After the Infinity Saga came to an end with Avengers: Endgame in 2019, the deck was effectively cleared for the MCU to get weirder and highlight some fresh, young faces. While that’s happened to some extent in the form of pleasant surprises like Ms. Marvel or Moon Knight, things have been fairly shaky for the franchise from Phase Four onward, and it doesn’t look like that’ll be changing anytime soon.
The Woman Who Would Be Photon
Recently, Shang-Chi & the Ten Rings star Simu Liu did an AMA over on Meta’s hot new platform Threads. Naturally, Liu was asked about the status of his second solo movie (currently just known as Shang-Chi 2) and he plainly stated that its release status is presently up in the air. It was originally meant to follow an Avengers movie, but because that “keeps pushing back due to circumstances beyond my control,” it leaves the state of his own movie in flux. And since both Avengers: Kang Dynasty and Avengers: Secret Wars were respectively pushed to May 2026 and May 2027 last month, that means there’ll be a five or six-year gap between Shang’s titular films.
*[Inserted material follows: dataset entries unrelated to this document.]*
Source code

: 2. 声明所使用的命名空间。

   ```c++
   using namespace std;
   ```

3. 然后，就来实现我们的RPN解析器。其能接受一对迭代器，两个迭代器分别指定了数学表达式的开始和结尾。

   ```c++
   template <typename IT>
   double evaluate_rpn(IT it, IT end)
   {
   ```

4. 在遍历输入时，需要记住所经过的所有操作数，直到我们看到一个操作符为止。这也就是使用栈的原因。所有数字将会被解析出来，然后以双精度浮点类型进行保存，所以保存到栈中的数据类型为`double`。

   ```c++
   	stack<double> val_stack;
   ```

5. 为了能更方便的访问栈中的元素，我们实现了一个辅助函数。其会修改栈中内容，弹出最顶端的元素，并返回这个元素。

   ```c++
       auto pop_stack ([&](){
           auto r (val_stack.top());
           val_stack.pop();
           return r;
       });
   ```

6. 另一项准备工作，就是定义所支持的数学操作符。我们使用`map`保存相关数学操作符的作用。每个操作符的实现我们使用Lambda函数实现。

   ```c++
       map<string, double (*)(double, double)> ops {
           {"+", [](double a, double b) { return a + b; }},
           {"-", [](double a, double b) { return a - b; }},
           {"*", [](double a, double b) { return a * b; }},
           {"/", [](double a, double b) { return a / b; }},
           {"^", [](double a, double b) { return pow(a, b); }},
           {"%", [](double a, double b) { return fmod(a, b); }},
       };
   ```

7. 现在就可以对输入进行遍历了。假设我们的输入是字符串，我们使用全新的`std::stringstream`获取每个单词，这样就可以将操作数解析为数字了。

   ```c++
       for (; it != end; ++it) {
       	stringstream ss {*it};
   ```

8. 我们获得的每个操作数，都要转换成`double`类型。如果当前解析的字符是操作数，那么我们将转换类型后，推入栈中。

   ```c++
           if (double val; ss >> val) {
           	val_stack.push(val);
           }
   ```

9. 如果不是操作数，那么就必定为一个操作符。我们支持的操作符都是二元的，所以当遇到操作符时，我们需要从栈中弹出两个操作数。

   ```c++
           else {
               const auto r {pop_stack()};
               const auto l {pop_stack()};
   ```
Shang-Chi isn’t the first MCU character to be in this predicament—Doctor Strange didn’t get a sequel to his 2016 film until last year, but that character had sporadic appearances in other media, and was a key player in Avengers: Infinity War. By the time Doctor Strange in the Multiverse of Madness rolled around, Marvel had already done the work of positioning Benedict Cumberbatch’s sorcerer as a key player going forward. It’s currently unclear if Shang can have that same treatment given what we know is slated to come out relatively soon, but this newest delay highlights how messy things have been for the MCU in recent years. Even when that messiness is due to real world circumstances outside of its control like the COVID-19 pandemic, its handling of those events isn’t really great—2021 and 2022’s deluge of releases would have you thinking the studio was going out of business in the next week. It wasn’t easy to get a feel for the future when there’s so much fighting for oxygen and practically cannibalizing each other, to say nothing of other Disney media also releasing in the same airspace.
Disney’s seemed to have learned its lesson from the last two years and is intentionally giving more breathing room for Phase Five material like Ironheart and Echo. But too many releases is the least of the studio’s problems this year: stories of VFX crunch and abuse allegations of its top-billed stars hover over the the big picture future. The recent, ongoing WGA Strike further throws things into disarray as some projects like Blade and Thunderbolts are delayed indefinitely while others such as Deadpool 3 and Captain America: Brave New World are still in production at time of writing. But with the threat of an actors’ strike looming on the horizon, those productions may soon ground to a halt in the next couple of days.
Marvel and Disney will ultimately be fine, unless yet another event sets them back by a year or two. But the string of events that have kneecapped Phases Four and Five in the last couple of years show how easily the studio can get tripped up, and why it probably doesn’t hurt to take things one step at a time rather than trying to sprint to the finish line.